What this task involves:
Echo the entries from the line containing "Welcome Back!" through the line containing "TERRAZA 2005-2007 BY ALEXWINDSHIELD", including both of those lines, and nothing beyond that range.

[Data items]
++++

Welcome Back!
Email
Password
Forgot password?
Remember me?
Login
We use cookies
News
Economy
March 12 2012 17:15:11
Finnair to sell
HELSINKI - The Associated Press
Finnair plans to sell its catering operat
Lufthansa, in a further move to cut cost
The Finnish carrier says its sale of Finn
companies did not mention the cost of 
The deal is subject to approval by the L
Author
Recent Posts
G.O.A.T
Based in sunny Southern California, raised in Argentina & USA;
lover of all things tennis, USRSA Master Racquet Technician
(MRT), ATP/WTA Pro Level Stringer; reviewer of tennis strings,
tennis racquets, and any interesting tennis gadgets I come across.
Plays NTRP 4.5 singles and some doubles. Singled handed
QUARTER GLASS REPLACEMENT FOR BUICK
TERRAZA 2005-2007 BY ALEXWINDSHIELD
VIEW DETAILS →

++++

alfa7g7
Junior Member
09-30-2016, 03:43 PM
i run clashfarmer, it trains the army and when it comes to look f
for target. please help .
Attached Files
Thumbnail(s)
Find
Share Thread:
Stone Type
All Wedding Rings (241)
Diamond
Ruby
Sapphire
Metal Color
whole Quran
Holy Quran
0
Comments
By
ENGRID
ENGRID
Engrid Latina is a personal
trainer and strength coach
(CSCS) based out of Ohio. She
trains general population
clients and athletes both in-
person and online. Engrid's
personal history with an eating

++++

Response:
Welcome Back!
Email
Password
Forgot password?
Remember me?
Login
We use cookies
News
Economy
March 12 2012 17:15:11
Finnair to sell
HELSINKI - The Associated Press
Finnair plans to sell its catering operat
Lufthansa, in a further move to cut cost
The Finnish carrier says its sale of Finn
companies did not mention the cost of 
The deal is subject to approval by the L
Author
Recent Posts
G.O.A.T
Based in sunny Southern California, raised in Argentina & USA;
lover of all things tennis, USRSA Master Racquet Technician
(MRT), ATP/WTA Pro Level Stringer; reviewer of tennis strings,
tennis racquets, and any interesting tennis gadgets I come across.
Plays NTRP 4.5 singles and some doubles. Singled handed
QUARTER GLASS REPLACEMENT FOR BUICK
TERRAZA 2005-2007 BY ALEXWINDSHIELD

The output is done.